Abstract
Purpose: Fissures of the flexor hallucis longus, an exclusively clinical diagnosis, are often unrecognised. Imaging is not contributive. The purpose of this work was to detail the clinical signs leading to surgical exploration with tendon suture, the only effective treatment.
Material and methods: Lesions of the flexor hallucis longus, generally subsequent to ankle sprains resulting from trauma involving the medial border of the foot or from a fall, were found in the retrotalar gutter (1 patient), at the Henry node, the pulley of the common flexors and the flexor hallucis longus under the navicular bone (6 patients). Palpation produced exquisite pain. Pain was also provoked by movement of the great toe, explaining why the patients were unable to run or stand tiptoed. Ultrasound and MRI were negative. Surgery was peformed because of the persistent pain which did not respond to medical treatment (anti-inflammatory drugs, corticosteroid injections, plantar orthesis maintaining the medial vault, plaster cast).
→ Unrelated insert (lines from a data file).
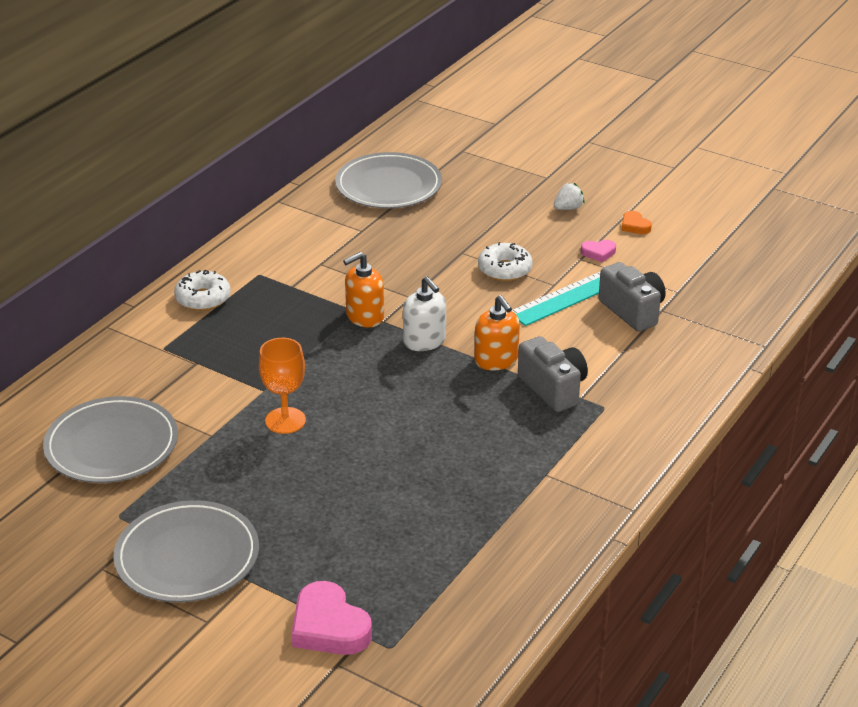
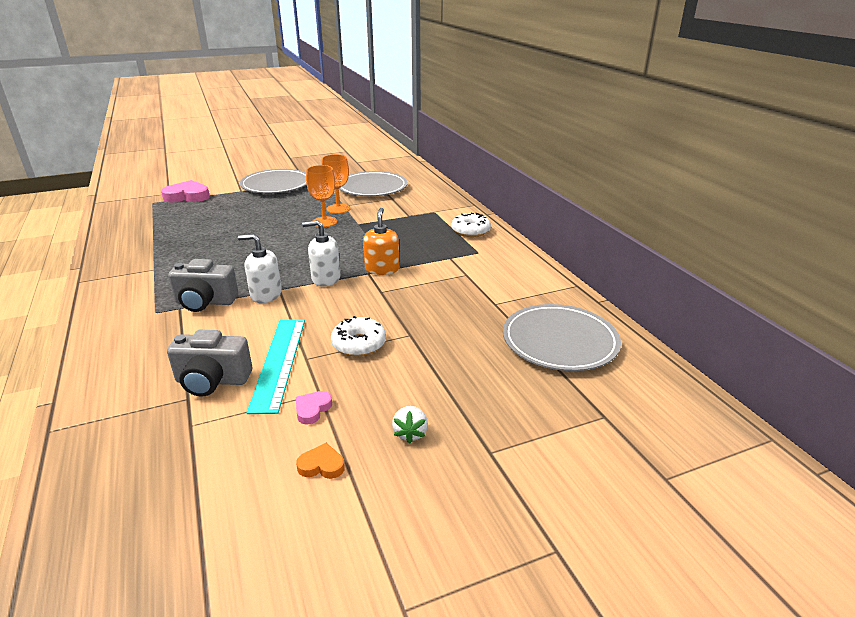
camera: 125 degrees right, 5 degrees down
orange soap dispenser [474,295,520,370] -> white soap dispenser [238,234,282,303]
none -> orange goblet [321,154,351,214]

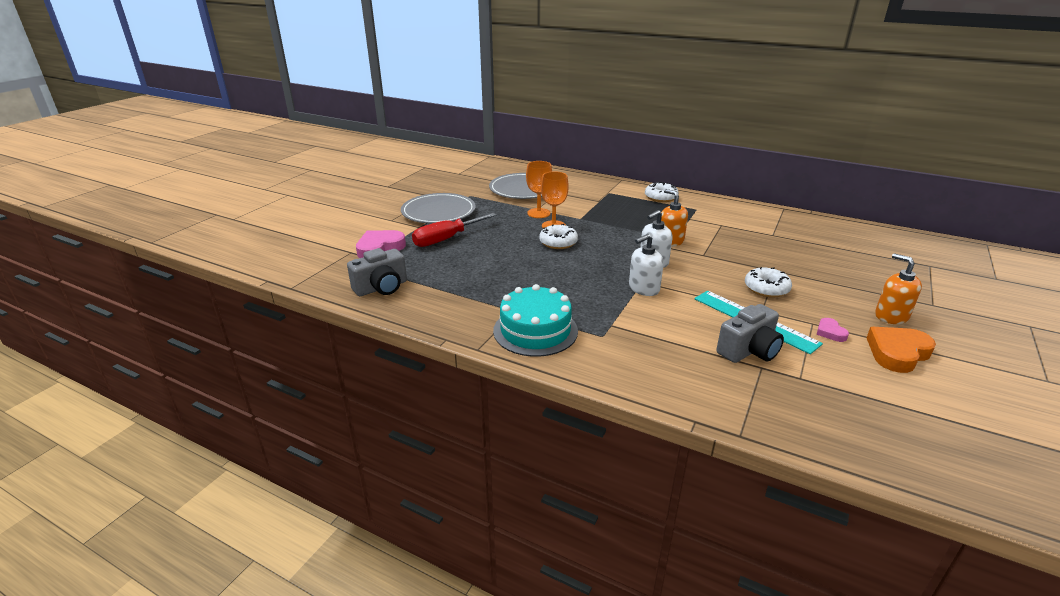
camera: 40 degrees left, 0 degrees up
grey camera [168,259,238,312] -> grey camera moved to [347,248,407,296]
orange heart [296,443,345,479] -> orange heart [867,327,936,373], size x1.96
white strawberry [392,406,428,444] -> orange soap dispenser [875,253,922,324]
grey plate [503,304,621,371] -> none
none -> red screwdriver [412,213,496,247]
none -> turquoise cake [493,284,578,357]
none -> white donut [539,224,578,249]

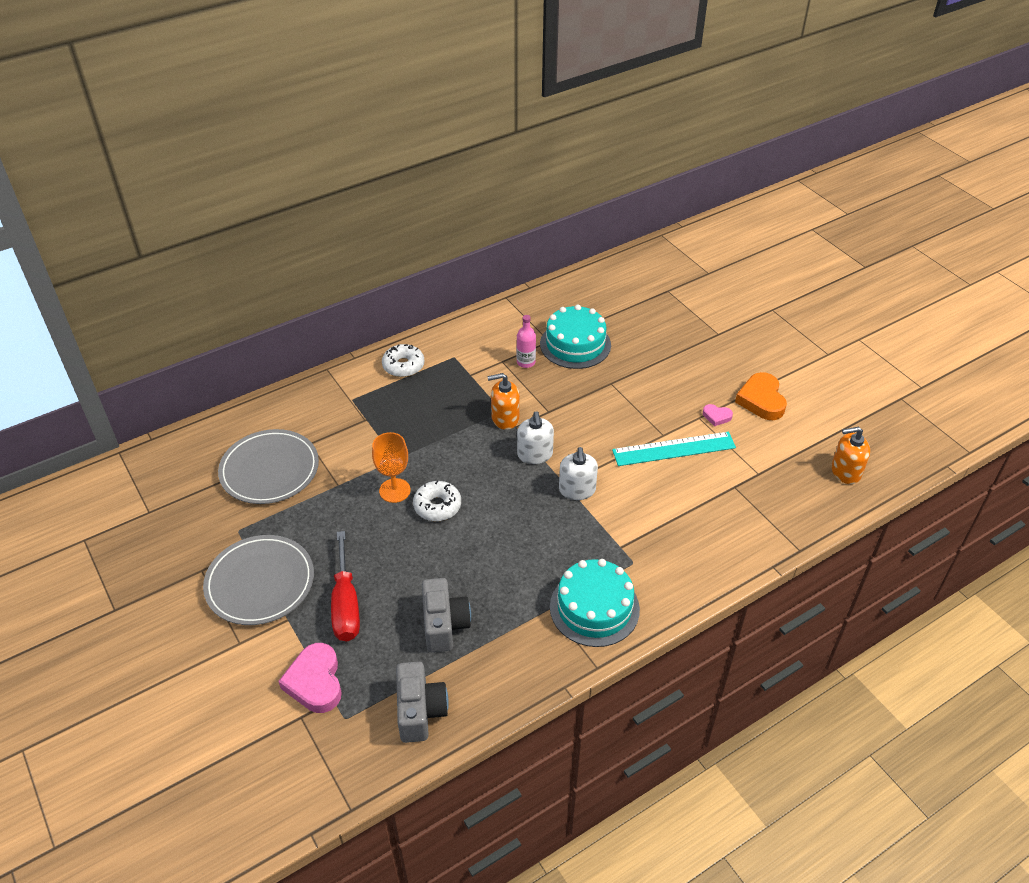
camera: 60 degrees left, 15 degrees up
orange goblet [526,161,552,218] -> none
grey camera [716,304,784,363] -> grey camera moved to [422,578,471,652]
white donut [745,267,792,298] -> none
orange soap dispenser [875,253,922,324] -> orange soap dispenser moved to [831,427,870,484]
none -> pink bottle [517,315,536,368]
none -> turquoise cake [540,305,611,369]

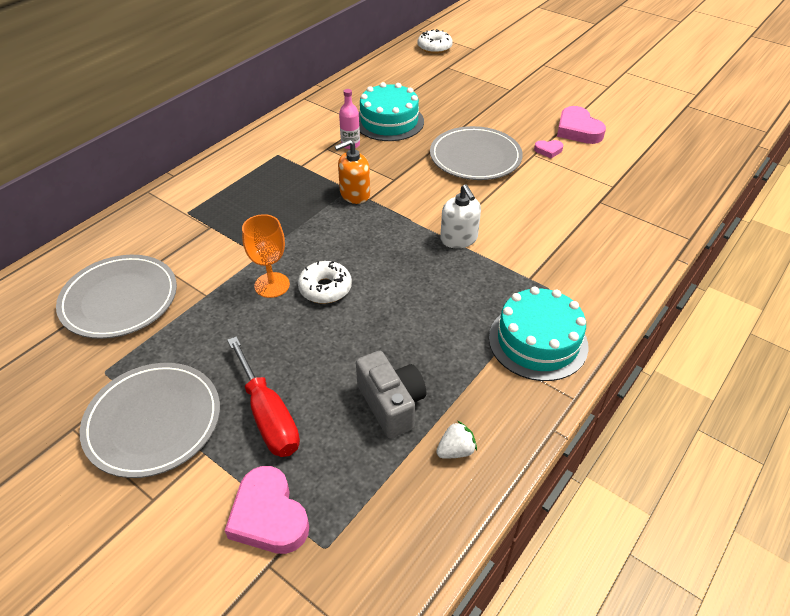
camera: 20 degrees left, 0 degrees up
white donut [382,344,424,377] -> white donut moved to [418,29,453,54]
grey camera [396,661,449,743] -> none
white soap dispenser [517,411,554,464] -> none
turquoise ruler [612,432,736,466] -> none
orange heart [735,372,787,420] -> pink heart [557,106,606,144]
orange soap dispenser [831,427,870,484] -> none
none -> grey plate [430,126,523,180]
none -> white strawberry [436,421,477,459]

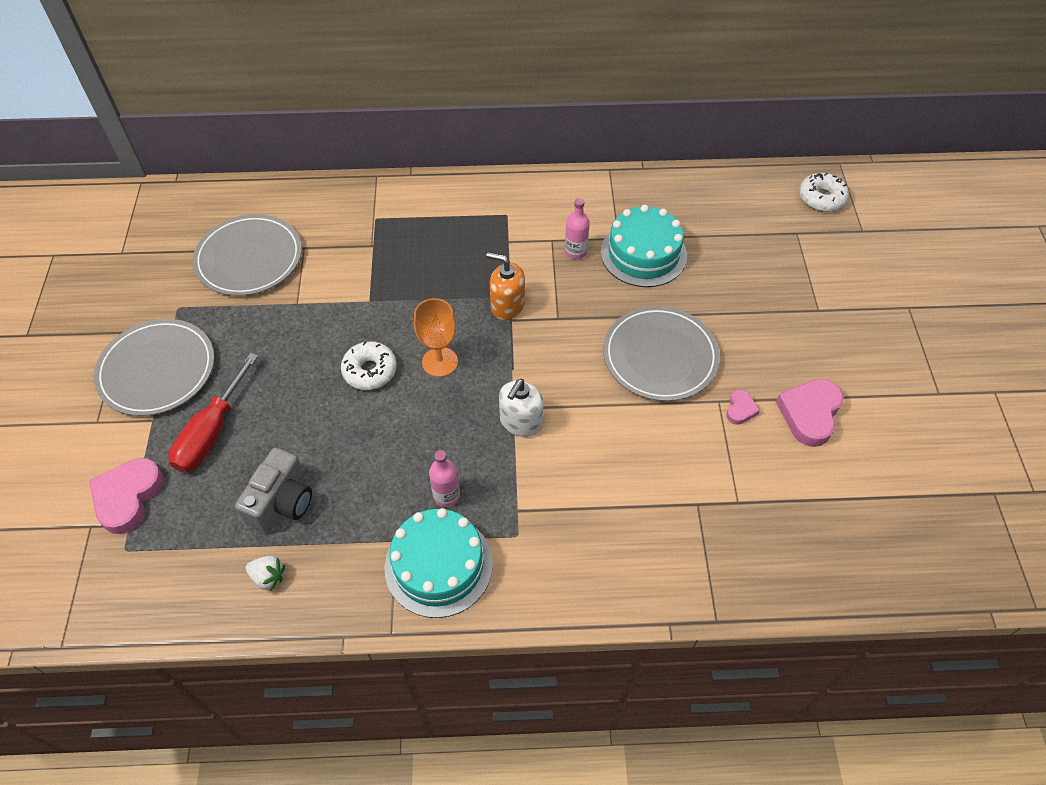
camera: 50 degrees right, 10 degrees up
orange goblet [242,214,290,298] -> orange goblet moved to [414,298,458,377]
pink heart [534,140,563,158] -> pink heart turned 120 degrees counterclockwise [726,390,760,425]
none -> pink bottle [429,450,460,507]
Surgical repair relieved pain in all cases and enabled renewed activities within three months on average. The treatment consisted in suture of the tendon associated with regularisation of the retrotalar gutter as needed and, at the subnavicular level, section of the Henry node and anastomosis of the flexors. Cast immobilisation was recommended for four to six weeks.
Conclusion: In patients complaining of pain of the posterior crossway or in the subnavicular region, examination of the flexor hallucis longus should be undertaken to search for a fissure which requires surgical tendon repair. It is hoped that improved imaging techniques will provide a means of confirming the diagnosis before surgery.